Turned out that had been one of Angie’s questions to people as she walked around town. They were looking for a local’s bar she’d heard about, so it took some questioning. But she’d thought she knew of a place. “Probably the place your aunt made you go,” she teased.
“Probably,” he said. “She has a way of knowing those things. Kind of like your dad.”
And sure enough, they pulled into the same parking lot full of trucks, SUVs, and a fair number of bikes. He groaned, mostly for show. “Country western,” he said. “And yes, it’s the same one. Couldn’t have found it, but this is it.”
Angie laughed.
He locked his bag and her camera bag in his lockbox in back, and they walked in with his arm around her shoulders.
Chapter 11
Breakfast with the sheriff was interesting, Mac thought. Angie might have been a touch hung over and was clutching her coffee mug as if her life depended upon it. Norton was in a good mood. Got laid last night, Mac speculated. He hadn’t, and he’d been tempted. Really tempted. But he had some loose ends to tie up at home first. Nor did he want to harm what was developing into a good work partnership. But they’d danced, and she got snuggly after a few drinks. It made him grin.
Breakfast was at an old-fashioned restaurant that served a lot of food, good coffee, and the waitress called people ‘Hun.’ Well, not Norton. She called him sheriff. Mac wasn’t sure if it was out of respect or dislike.
The three of them had a corner booth, apparently the one the sheriff always sat in. Mac sat in the middle, which made him antsy, but he wasn’t going to make Angie sit between him and the sheriff, not when Norton was so obviously disdainful. Mac felt trapped.
The sheriff was chatty. Mac grilled him about the constitutional sheriff’s association, and what that all meant. He was taping the interview, recorder in plain sight, and he taped his request to tape as well. But eating, interviewing, and taking notes? Nobody was that good.
Constitutional sheriffs had hot buttons, Mac knew. Besides guns, public lands were a big one. And 50 percent of the land in Skagit County was federal land. “Do you have a problem with how federal land is run in Skagit County?”
“Federal land shouldn’t even exist,” he said with a snort. “That’s not in the Constitution. That’s part of the socialist influence from the 1920s. It should all be in private control.”

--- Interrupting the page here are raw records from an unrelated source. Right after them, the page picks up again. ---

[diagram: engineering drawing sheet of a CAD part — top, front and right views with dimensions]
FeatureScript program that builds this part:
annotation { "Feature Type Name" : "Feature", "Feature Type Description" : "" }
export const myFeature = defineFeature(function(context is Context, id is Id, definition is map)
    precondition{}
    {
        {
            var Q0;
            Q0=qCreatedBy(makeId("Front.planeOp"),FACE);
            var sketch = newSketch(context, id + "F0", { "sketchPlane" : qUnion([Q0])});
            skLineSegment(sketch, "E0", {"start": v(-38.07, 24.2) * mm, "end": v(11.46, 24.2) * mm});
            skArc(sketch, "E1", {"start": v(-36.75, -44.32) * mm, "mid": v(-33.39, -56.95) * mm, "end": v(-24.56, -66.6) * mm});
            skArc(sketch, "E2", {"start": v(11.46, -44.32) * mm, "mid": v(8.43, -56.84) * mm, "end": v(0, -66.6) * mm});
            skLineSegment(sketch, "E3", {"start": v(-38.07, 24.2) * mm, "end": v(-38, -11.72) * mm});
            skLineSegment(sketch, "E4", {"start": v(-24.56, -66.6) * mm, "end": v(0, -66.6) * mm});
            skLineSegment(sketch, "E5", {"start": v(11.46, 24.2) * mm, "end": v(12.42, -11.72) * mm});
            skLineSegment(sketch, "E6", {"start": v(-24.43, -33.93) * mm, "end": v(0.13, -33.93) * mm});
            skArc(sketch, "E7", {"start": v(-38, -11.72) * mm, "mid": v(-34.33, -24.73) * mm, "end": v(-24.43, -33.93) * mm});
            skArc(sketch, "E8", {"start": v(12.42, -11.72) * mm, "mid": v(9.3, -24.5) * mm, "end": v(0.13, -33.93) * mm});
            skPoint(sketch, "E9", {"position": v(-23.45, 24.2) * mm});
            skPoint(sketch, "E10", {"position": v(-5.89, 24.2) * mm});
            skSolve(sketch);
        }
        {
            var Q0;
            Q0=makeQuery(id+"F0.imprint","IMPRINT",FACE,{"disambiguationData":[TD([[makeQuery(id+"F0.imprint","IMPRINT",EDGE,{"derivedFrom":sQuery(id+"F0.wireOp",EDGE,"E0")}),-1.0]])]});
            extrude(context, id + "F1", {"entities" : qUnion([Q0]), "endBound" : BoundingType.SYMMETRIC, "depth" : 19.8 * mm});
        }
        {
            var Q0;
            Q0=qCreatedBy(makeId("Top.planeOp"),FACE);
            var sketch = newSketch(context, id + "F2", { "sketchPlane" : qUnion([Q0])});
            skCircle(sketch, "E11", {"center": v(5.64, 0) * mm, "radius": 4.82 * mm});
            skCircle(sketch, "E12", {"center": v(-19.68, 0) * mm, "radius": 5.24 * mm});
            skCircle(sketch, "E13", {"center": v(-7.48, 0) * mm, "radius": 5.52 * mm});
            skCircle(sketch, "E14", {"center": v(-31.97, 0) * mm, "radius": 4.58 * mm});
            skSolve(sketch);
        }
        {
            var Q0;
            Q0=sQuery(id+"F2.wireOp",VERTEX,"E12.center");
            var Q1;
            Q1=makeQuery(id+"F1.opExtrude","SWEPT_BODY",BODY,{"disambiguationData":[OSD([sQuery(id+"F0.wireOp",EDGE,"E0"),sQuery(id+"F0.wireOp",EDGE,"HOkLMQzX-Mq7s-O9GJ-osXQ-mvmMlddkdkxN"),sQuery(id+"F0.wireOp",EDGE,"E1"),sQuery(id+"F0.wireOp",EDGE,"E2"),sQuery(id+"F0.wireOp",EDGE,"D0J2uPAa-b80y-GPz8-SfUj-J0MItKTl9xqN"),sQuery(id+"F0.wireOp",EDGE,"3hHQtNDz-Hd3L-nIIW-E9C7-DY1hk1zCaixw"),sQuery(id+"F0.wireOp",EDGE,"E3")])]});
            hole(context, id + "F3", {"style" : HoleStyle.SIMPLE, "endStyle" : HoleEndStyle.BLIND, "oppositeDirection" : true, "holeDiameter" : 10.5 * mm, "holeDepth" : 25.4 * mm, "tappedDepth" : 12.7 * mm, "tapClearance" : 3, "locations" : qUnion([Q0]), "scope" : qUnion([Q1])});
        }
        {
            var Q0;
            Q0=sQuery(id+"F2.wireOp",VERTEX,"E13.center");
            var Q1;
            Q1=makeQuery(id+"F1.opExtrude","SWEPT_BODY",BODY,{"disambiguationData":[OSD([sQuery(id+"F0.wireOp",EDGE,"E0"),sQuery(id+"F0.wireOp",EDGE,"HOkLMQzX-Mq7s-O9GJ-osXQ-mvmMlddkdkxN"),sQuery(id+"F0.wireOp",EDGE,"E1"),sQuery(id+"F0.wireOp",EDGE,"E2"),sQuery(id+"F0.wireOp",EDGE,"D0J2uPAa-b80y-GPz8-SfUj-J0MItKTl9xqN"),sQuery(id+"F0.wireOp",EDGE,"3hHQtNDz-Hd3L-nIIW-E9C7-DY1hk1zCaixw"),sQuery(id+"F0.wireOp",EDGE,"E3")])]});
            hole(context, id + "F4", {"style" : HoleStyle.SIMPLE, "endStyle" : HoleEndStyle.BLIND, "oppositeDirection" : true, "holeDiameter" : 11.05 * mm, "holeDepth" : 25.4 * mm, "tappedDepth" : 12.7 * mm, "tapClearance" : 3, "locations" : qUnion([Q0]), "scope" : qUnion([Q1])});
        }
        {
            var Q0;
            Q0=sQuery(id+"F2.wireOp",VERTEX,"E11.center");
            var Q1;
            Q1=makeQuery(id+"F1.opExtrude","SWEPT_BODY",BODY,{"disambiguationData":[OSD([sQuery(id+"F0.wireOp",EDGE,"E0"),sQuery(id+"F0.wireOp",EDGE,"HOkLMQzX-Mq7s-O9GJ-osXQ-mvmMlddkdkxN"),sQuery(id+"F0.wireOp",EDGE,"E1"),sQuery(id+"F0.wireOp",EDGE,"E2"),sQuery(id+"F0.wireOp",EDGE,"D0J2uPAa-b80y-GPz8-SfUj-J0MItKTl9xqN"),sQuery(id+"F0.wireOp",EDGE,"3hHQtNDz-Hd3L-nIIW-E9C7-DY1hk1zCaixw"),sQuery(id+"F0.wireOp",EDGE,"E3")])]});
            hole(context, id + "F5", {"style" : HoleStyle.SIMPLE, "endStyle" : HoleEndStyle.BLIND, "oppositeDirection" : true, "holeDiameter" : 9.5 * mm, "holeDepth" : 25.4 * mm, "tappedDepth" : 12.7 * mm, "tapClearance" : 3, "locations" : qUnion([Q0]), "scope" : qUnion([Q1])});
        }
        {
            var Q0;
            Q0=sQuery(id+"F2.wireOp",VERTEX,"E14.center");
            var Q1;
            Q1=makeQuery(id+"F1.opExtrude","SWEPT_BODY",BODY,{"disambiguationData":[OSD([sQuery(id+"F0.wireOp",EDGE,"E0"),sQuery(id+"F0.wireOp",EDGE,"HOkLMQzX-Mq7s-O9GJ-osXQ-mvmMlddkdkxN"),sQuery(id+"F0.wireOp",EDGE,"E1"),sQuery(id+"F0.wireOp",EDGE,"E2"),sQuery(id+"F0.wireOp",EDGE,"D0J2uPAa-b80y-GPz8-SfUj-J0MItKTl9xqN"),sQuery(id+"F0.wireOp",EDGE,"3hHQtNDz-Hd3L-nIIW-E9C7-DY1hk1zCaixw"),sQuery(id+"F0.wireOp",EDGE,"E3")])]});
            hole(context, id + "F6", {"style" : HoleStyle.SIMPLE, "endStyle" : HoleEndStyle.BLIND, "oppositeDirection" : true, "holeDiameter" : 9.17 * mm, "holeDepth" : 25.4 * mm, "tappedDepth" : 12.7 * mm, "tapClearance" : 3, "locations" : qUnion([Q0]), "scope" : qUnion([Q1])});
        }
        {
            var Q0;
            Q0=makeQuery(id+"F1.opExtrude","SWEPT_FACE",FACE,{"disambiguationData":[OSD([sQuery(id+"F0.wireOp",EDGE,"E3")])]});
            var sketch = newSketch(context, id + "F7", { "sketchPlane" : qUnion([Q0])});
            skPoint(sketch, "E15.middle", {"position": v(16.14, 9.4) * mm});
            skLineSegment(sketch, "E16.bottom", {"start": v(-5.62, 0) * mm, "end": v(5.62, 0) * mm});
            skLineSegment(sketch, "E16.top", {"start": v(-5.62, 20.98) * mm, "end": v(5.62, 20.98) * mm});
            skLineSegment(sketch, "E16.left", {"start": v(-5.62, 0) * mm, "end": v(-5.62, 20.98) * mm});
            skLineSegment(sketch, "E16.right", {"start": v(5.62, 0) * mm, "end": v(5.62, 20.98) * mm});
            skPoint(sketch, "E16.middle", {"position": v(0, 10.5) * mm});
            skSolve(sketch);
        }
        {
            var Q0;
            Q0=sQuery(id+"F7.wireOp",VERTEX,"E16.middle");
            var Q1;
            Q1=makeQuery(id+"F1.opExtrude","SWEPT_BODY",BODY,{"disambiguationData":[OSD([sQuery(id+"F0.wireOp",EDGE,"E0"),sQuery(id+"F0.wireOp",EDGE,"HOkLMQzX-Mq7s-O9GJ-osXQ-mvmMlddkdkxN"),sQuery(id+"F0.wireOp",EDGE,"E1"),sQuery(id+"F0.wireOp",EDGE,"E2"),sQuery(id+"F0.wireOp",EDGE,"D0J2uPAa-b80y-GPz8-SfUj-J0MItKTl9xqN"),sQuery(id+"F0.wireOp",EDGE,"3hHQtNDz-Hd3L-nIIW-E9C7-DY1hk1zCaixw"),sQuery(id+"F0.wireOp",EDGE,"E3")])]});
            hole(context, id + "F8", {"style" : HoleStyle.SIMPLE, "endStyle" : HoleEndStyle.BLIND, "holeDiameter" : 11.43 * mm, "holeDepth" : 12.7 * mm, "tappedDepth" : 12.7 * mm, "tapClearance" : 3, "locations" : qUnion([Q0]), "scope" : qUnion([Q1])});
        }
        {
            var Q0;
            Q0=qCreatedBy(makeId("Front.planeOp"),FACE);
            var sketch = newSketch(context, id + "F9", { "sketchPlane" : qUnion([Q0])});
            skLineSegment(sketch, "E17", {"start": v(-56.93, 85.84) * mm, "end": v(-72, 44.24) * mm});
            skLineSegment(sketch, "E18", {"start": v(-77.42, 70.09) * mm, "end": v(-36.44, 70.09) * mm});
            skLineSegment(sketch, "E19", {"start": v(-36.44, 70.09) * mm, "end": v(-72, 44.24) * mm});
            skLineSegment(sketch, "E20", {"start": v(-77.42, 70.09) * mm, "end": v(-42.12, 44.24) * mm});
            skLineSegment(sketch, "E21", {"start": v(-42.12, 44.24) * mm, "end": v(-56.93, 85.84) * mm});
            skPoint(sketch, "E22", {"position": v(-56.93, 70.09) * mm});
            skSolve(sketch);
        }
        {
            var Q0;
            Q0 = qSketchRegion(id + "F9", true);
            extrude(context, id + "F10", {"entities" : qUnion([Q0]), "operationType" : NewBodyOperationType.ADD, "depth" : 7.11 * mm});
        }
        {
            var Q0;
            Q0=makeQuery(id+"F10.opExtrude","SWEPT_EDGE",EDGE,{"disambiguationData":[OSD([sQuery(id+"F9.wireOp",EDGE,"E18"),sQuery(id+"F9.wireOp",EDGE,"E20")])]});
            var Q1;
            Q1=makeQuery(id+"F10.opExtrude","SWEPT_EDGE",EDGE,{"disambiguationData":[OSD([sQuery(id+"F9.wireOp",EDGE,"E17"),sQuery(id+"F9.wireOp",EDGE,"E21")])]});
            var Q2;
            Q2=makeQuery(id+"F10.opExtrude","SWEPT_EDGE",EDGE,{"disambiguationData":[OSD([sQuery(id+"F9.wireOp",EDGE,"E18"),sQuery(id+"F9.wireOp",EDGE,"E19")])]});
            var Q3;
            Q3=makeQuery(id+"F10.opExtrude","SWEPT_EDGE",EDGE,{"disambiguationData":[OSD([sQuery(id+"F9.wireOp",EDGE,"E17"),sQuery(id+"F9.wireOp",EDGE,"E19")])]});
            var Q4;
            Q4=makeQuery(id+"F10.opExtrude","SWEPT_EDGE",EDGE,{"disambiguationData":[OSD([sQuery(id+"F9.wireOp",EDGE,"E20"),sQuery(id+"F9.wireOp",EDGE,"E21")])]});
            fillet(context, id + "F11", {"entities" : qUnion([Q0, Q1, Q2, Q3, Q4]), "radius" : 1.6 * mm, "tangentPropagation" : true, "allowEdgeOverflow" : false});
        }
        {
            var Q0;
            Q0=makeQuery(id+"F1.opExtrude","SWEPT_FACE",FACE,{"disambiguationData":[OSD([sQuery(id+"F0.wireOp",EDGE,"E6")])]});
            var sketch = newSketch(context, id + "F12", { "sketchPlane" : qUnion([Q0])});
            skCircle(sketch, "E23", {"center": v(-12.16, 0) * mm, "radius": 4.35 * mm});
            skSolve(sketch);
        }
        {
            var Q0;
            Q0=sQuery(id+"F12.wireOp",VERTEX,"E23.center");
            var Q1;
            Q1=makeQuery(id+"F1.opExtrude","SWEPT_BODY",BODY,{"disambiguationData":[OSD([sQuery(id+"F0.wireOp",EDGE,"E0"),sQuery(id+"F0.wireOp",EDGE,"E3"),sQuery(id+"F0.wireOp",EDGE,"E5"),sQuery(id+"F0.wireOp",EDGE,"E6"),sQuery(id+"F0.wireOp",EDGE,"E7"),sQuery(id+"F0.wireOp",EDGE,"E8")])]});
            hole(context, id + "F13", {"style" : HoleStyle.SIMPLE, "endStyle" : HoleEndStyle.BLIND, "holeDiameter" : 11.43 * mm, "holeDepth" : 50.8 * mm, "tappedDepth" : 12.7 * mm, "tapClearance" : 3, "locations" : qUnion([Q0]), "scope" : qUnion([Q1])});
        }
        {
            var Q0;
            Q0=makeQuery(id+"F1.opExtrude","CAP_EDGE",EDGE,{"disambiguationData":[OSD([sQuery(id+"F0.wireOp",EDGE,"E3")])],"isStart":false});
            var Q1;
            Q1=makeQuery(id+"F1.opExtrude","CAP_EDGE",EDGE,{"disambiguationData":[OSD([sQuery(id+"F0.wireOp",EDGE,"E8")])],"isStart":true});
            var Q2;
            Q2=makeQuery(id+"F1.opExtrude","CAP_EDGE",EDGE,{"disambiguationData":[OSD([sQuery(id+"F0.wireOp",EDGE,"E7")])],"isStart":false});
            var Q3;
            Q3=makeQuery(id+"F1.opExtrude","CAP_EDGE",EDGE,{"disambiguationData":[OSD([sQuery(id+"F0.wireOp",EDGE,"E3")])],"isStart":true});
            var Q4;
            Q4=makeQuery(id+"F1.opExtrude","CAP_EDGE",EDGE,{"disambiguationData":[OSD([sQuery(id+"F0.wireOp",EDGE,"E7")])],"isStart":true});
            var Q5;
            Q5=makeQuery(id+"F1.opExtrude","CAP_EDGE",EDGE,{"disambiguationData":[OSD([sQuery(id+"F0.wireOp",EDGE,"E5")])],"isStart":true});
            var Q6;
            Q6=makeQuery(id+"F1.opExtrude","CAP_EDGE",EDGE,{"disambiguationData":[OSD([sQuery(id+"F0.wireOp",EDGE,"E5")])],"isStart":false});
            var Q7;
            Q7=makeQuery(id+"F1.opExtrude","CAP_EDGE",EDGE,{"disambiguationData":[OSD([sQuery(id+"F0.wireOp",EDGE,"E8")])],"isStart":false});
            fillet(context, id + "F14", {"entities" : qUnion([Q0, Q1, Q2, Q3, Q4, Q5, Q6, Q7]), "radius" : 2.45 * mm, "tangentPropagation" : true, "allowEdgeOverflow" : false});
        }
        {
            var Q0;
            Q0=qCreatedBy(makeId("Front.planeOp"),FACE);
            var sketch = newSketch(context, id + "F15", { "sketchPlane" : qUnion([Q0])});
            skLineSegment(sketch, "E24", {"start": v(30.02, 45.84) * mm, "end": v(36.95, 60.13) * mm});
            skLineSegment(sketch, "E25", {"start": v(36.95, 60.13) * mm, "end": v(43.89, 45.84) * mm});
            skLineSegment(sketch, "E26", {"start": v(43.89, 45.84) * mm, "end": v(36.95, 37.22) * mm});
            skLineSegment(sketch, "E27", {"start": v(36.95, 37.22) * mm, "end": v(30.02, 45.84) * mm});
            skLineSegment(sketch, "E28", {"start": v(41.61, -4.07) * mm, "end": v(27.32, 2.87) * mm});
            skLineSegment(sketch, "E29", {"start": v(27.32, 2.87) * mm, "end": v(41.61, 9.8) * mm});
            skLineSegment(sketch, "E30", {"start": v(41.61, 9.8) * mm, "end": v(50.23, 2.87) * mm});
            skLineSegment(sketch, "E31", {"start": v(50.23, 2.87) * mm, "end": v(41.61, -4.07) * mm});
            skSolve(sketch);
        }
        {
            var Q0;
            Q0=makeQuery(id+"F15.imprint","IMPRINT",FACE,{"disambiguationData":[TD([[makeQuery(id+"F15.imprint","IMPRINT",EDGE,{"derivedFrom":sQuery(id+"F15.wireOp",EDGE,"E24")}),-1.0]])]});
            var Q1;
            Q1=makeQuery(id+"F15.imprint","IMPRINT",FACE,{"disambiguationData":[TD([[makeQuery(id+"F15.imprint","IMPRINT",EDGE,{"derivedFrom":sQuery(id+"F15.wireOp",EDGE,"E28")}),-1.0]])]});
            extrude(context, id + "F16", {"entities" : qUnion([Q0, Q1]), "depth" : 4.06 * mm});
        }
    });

“Wouldn’t that eliminate people’s usage of it?” Mac asked. “I want to be able to go hiking in the mountains.” Well, he didn’t, but for discussion sake?
“So, let private owners charge for it, and people can pay to go,” he said. “But truth is, you can’t go there now. It may be the people’s lands, but there are permits and regulations. Well, not under my watch. If the National Parks Service wants to enforce that stuff, they can staff it. We don’t enforce any of it.”
Mac took a sip of coffee and a bite of heavily buttered toast. “How do the rangers feel about that?” he asked.
“They shout at me every now and then,” he said laughing. “But that’s not going to get us out there. And the last time they got too nasty, someone took a shot at one of them. And we didn’t answer that call either. So, they backed off.”
“So, your message was you’re on your own? And if you don’t like it, we won’t come when you really need us?”
“Something like that,” Norton agreed. “We don’t have time to worry about ATVs churning up the trails. More power to them. We can either answer serious calls — like someone taking a shot at someone — or we can worry about their stupid regulations. Can’t do both.”
Mac wanted to find some of the park rangers to talk to after this. “What about your wilderness trips? Those on federal lands?”
“Mac, half the county is federal land,” he said. “Of course, they are.”
“What about the tribes?”
Norton grunted. “They wanted autonomy, they got it.”
“What does that mean?” Mac asked.
“It means that they can call their tribal police department if they have problems, not me.”